Le ramadan s’est installé.Pendant un mois, l’abstinence commande les habitudes des jeûneurs du lever au coucher du soleil. Les pratiques exigées par les prescriptions religieuses du jeûne changent du coup le rythme de travail mais aussi l’atmosphère dans les endroits publics et familiaux. Chacun tente de s’adapter à la nouvelle donne.
Dans les administrations, l’ambiance est plutôt morose. Les activités sont réduites au strict minimum. Certaines activités commerciales sont en berne, du moins tournent au ralenti en raison de l’absence de demandeurs de services.
Les esprits sont occupés par la dévotion dans les mosquées, et partout ailleurs où le temps doit être essentiellement consacré à la religion.
Aux premières heures de la journée déjà l’expression de lassitude se lit sur les visages.
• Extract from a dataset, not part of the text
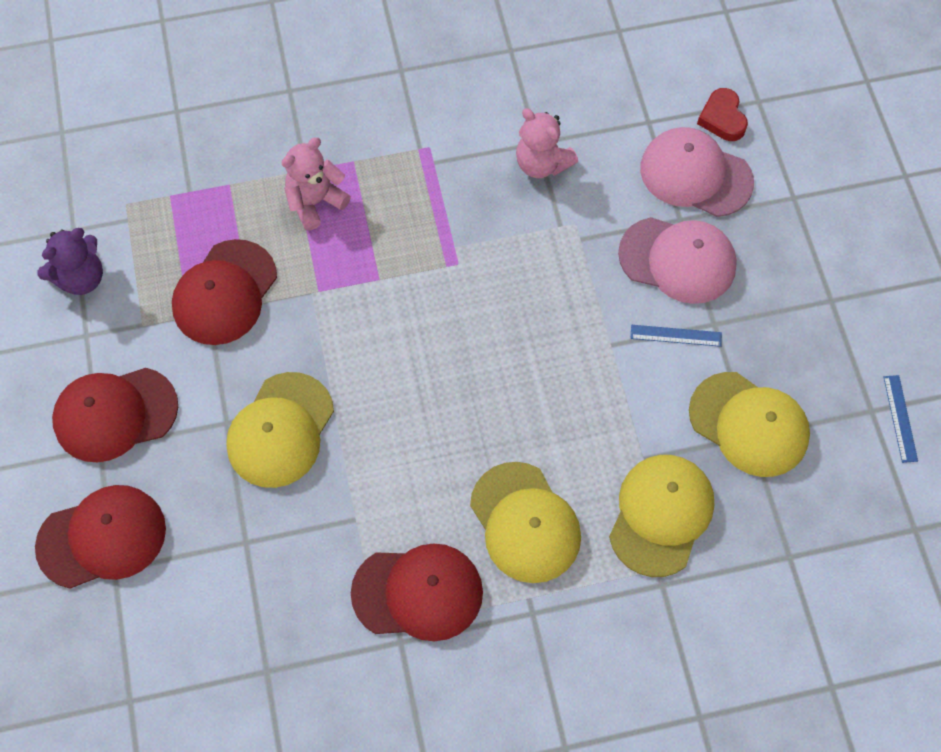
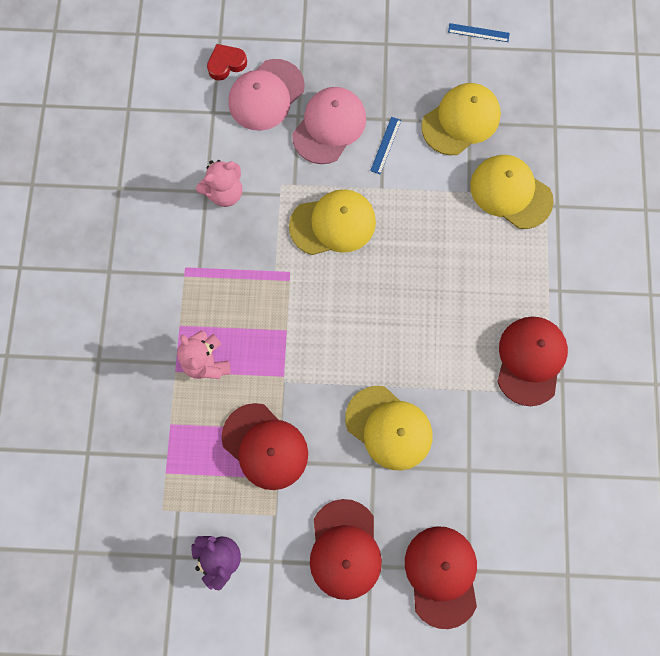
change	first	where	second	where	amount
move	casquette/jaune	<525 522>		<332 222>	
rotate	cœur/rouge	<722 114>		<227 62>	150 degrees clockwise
Les rapports humains deviennent « moins chaleureux » quand monte la chaleur de la journée. Les plus rôdés gardent la sérénité et les autres tentent de tenir le coup d’un mois béni.
Vers la fin de la journée l’atmosphère change de couleur. Les plus éprouvés retrouvent le sourire après des heures de patience gastronomique. Le ramadan offre cette occasion de se libérer de toutes les futilités qui détournent des bonnes manières en traçant davantage les limites entre le permis et le permis.
Dans cette ambiance de retenue de bienfaisance et de dévotion, le musulman devient plus exigeant vis-à -vis de soi –même et plus charitable envers autrui. La vie dans ce qu’elle a de tentant est suspendue par la force des mystères cachés dans ce mois. L’ambiance est moins grouillante mais plus saine pendant tout le mois que dure le détournement des désirs diurnes.